In what journalists have termed "a massacre of the Sudanese press", the print runs of 14 publications were confiscated by Sudanese security agents (NISS) on Monday morning. No reasons were given for the move.
Protesting journalists said this mass confiscation of newspapers is unprecedented in Sudanese history. Al-Sudani, Al-Rayaam, Al-Intibaha, Al-Tayar, Al-Saiha, Akhir Lahza, Awal Al-Nahar, Al-Migher Al-Siyasi, Al-Watan, Alwan, Al-Ahram Al-Youm, and Akhbar Al-Youm with political comment were confiscated in the dawn raids, and two social magazines Agdar and Sikayat were also seized.
Journalist and writer El Haj Warrag, founder and director of Hurriyat, an independent news website, condemned the NISS raids, suggesting the intention is ‘a cover-up against corruption’. In an interview with Dabanga, he said “the huge level of corruption in Sudan cannot be hidden by silencing journalists” pointing out that the NISS have a ‘black list’ of 25 journalists who are not allowed to write for Sudanese newspapers.
On behalf of the government, Information Minister Ahmed Bilal said “the confiscation by security agents of 14 newspapers on Monday is justified by law.
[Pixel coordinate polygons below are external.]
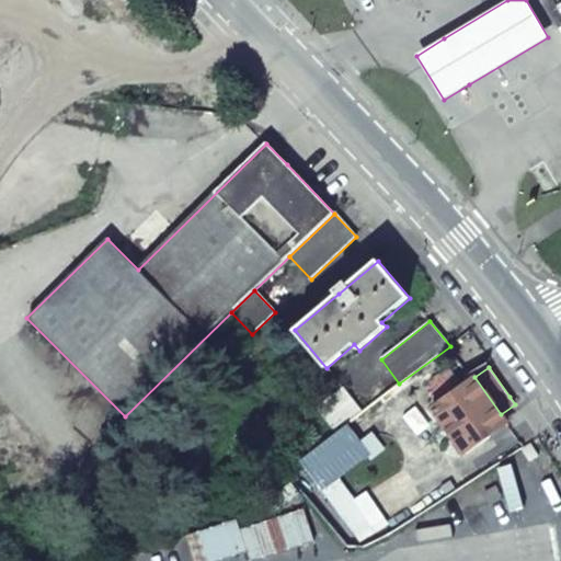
[(501,414),(474,377),(432,408),(466,455),(508,425),(505,421),(501,414)]
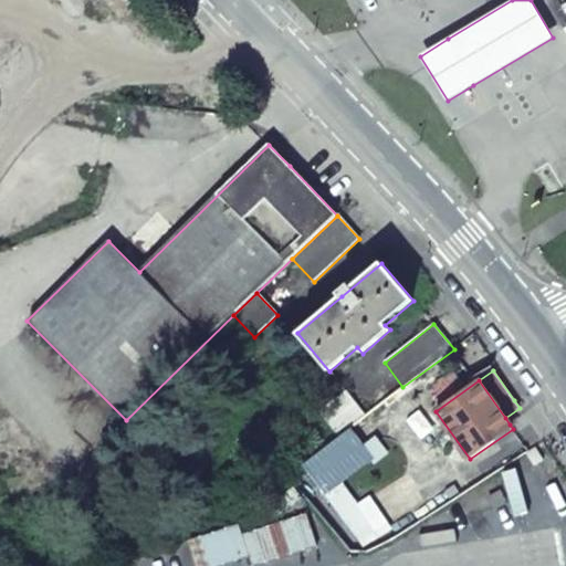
[(346,390),(321,411),(339,438),(350,429),(365,417),(346,390)]
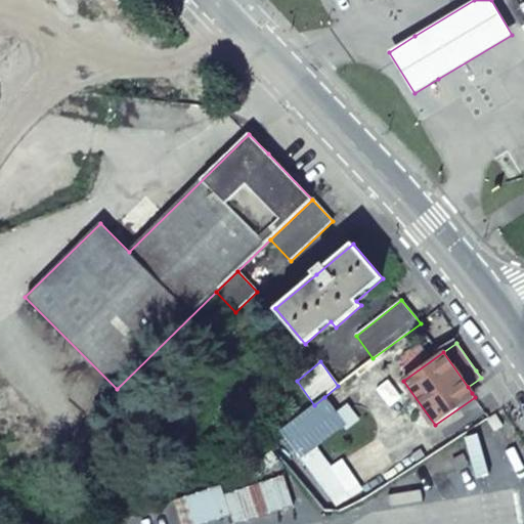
[(314,405),(281,429),(302,455),(343,424),(347,428),(358,419),(349,406),(338,416),(324,397),(314,405)]
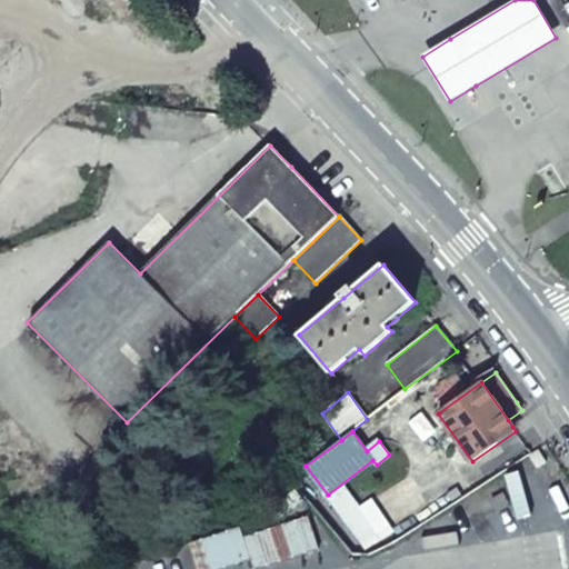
[(253,568),(320,547),(309,515),(243,536),(240,526),(190,542),(197,568),(216,568),(251,558),(253,568)]
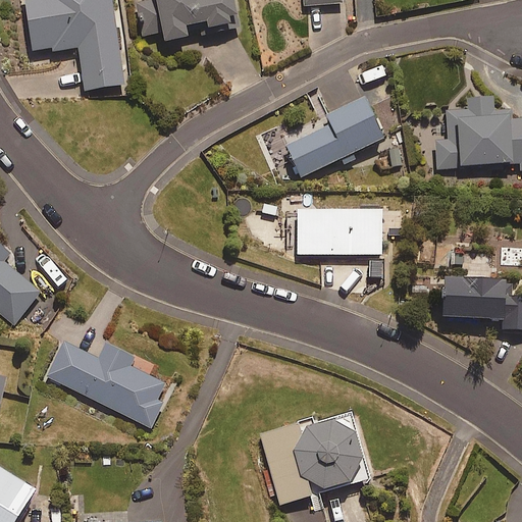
[(124,84),(113,0),(25,0),(34,54),(80,47),(86,89),(124,84)]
He threatened to clamp-down on “any attempt to broadcast sedition and threats to national security".
The Director of the National Council for Press and Publications expressed deep regret at the move, “which was taken to disrupt the circulation of a large number of newspapers. Even if we assume there were errors in the newspapers, such matters must be dealt with in accordance with the Press and Publication Act of 2009.”
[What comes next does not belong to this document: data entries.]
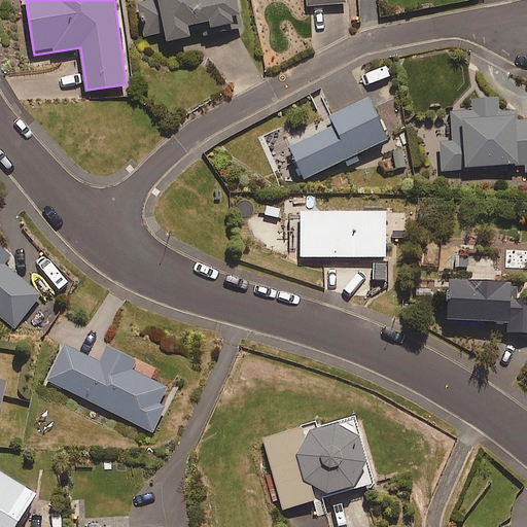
[(153,0),(138,3),(145,36),(166,32),(168,39),(191,35),(188,24),(210,20),(211,26),(241,20),(237,0),(153,0)]
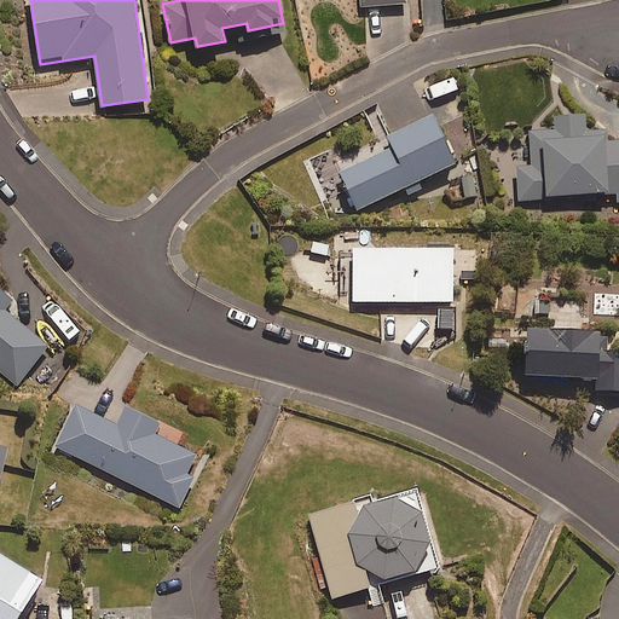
[(588,114),(557,114),(557,129),(532,129),(532,166),(519,166),(519,200),(549,200),(549,194),(615,194),(615,204),(618,204),(618,140),(608,142),(608,131),(588,131),(588,114)]
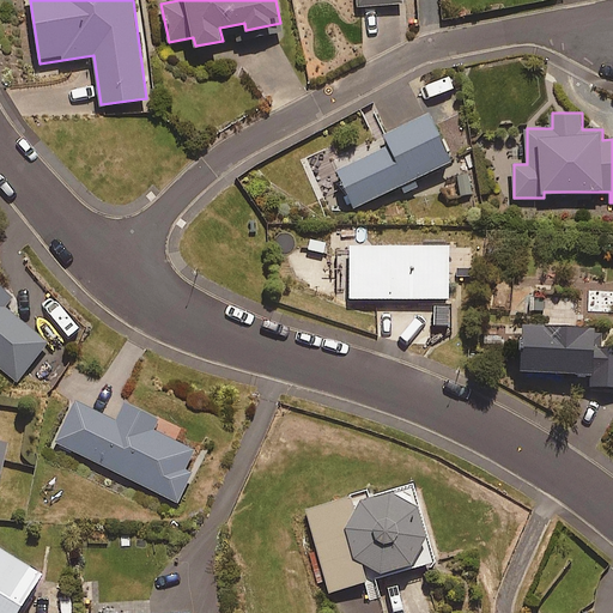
[(451,162),(430,114),(386,134),(388,139),(333,163),(352,206),(451,162)]
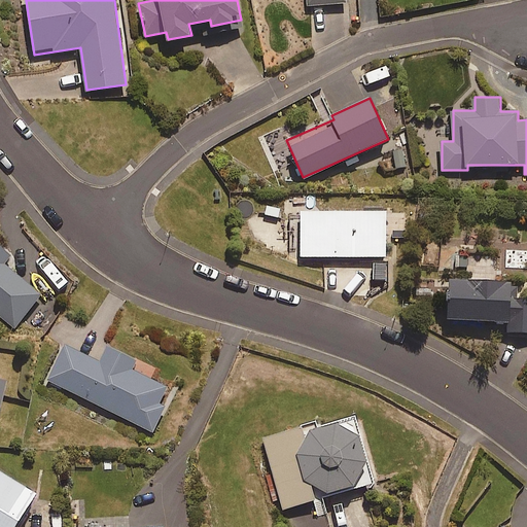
[(407,167),(403,154),(381,160),(385,173),(407,167)]
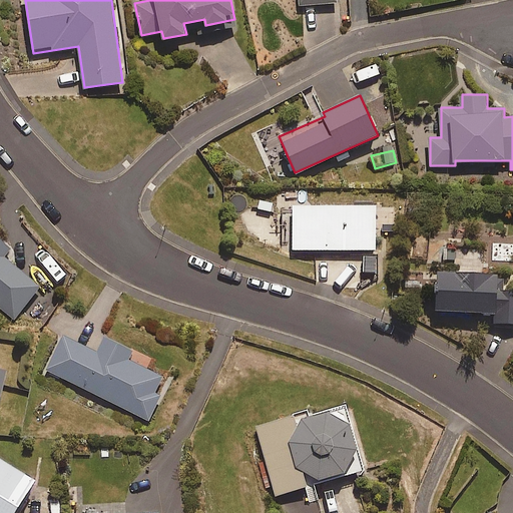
[(377,204),(294,204),(294,248),(377,248),(377,204)]
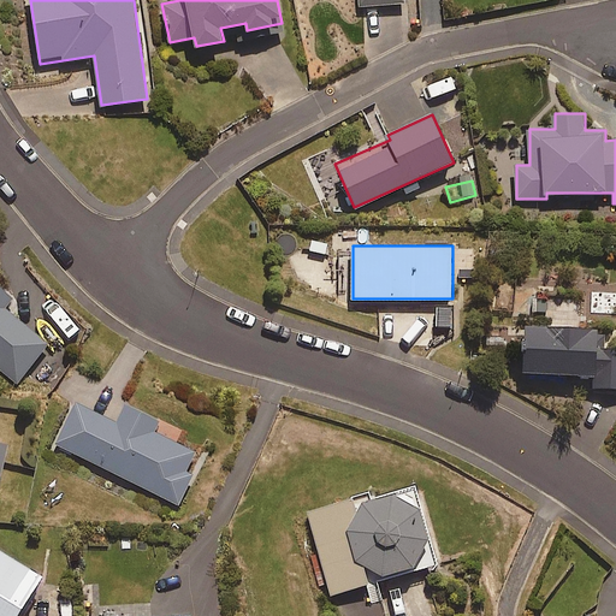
[(0,368),(17,384),(49,345),(4,307),(13,297),(0,285),(0,368)]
She stressed that her Council would contact the Presidency, the partners of journalism in the country, representatives of the Union of Journalists, publishers, editors and the Ministry of Information and Security Service to contain the negative effects of what has occurred.
In a statement today, the National Consensus Forces expressed full solidarity with “the press family that was hit today in the massacre."
The confiscations of print runs by the security service has not gone unnoticed outside of Sudan. Reporters Without Borders, monitoring press freedom worldwide, has ranked Sudan #174 out of the 180 countries it surveyed for the 2015 World Press Freedom Index. After Eritrea, Sudan has the worst press freedom of all African countries, mostly owing to the censoring and seizing of newspapers, the press freedom monitor found.